Anthony Rosen // Condemned to wander the internet for eternity

If you've been reading the site for long enough, you might remember when Alex sat down to speak with John Allison at last year's SPX. This guy has been doing a charmingly British series of webcomics since 1998, all set in the same universe, whose inhabitants continue to confront a consortium of bizarre and spooky events in and around the small town of Tackleford.

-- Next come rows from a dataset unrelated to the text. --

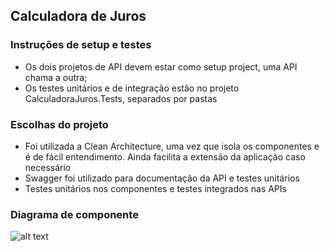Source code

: ## Calculadora de Juros 

### Instruções de setup e testes
- Os dois projetos de API devem estar como setup project, uma API chama a outra;
- Os testes unitários e de integração estão no projeto CalculadoraJuros.Tests, separados por pastas

### Escolhas do projeto
- Foi utilizada a Clean Architecture, uma vez que isola os componentes e é de fácil entendimento. Ainda facilita a extensão da aplicação caso necessário
- Swagger foi utilizado para documentação da API e testes unitários
- Testes unitários nos componentes e testes integrados nas APIs

### Diagrama de componente
![alt text](https://i.imgur.com/prZmWnZ.png)
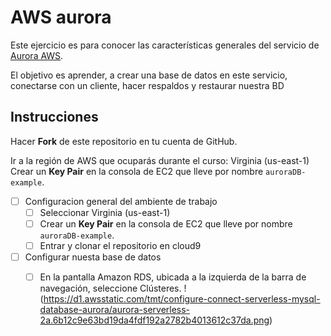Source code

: # AWS aurora

Este ejercicio es para conocer las características generales del servicio de [Aurora AWS](https://aws.amazon.com/es/rds/aurora/).

El objetivo es aprender, a crear una base de datos en este servicio, conectarse con un cliente, hacer respaldos y restaurar nuestra BD


## Instrucciones

Hacer **Fork** de este repositorio en tu cuenta de GitHub.

Ir a la región de AWS que ocuparás durante el curso:
 Virginia (us-east-1)
 Crear un **Key Pair** en la consola de EC2 que lleve por nombre `auroraDB-example`.

-[ ] Configuracion general del ambiente de trabajo
    -[ ] Seleccionar Virginia (us-east-1)
    -[ ] Crear un **Key Pair** en la consola de EC2 que lleve por nombre `auroraDB-example`.
    -[ ] Entrar y clonar el repositorio en cloud9 
-[ ] Configurar nuesta base de datos
    -[ ]  En la pantalla Amazon RDS, ubicada a la izquierda de la barra de navegación, seleccione Clústeres.
    !(https://d1.awsstatic.com/tmt/configure-connect-serverless-mysql-database-aurora/aurora-serverless-2a.6b12c9e63bd19da4fdf192a2782b4013612c37da.png)

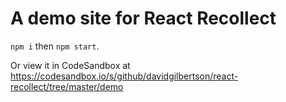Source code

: # A demo site for React Recollect

`npm i` then `npm start`.

Or view it in CodeSandbox at
https://codesandbox.io/s/github/davidgilbertson/react-recollect/tree/master/demo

On Friday, he posted up a mini from years back, originally unavailable online, that details the escapades of a character who disappeared partway through Allison's last series, Scary Go Round, before re-appearing recently in Bad Machinery, his current comic. The mini features teen angst and a fight with Robo-Hitler in hell.

So yeah, it's pretty great.

With Halloween approaching (and the handy link leading me back to the original disappearance of Erin Winters) I've thrown myself into the deep end of the site's archives, and I've had a great time re-reading old storylines.  If, for whatever reason, you're one of those people who still hasn't read either Scary Go Round or Bad Machinery, I highly recommend you go check them out.

Go on!

David Anderson // Lost in Space

I don't know if this counts as comics but it certainly can be sometimes, at least from what I've seen. Ever heard of Concept Ships? It's an art blog I've been reading for years now, so it's probably decently well-known at this point. It's received some accolades from other sites and a magazine --if I remember correctly-- a while back, though I'm too lazy to look for the links. I can, however, point you towards the aforementioned blog and its (soon to be) six offshoots, all managed by the user igortshirts (or igor tkac). They're pretty awesome time-wasters. I never get bored of staring at every little detail and these blogs informed me of quite a few really awesome images before reddit ever pretended to be the first to find them.

While most of the images come from movie and videogame portfolios, I have also seen work that can definitely fit in with the comic book crowd, or at least adorn a book cover. You can submit your own art or search for an artist you like on the sites, so if you're looking for a swank artist to do some work for you, or want your work to get out there, this might be a good bet.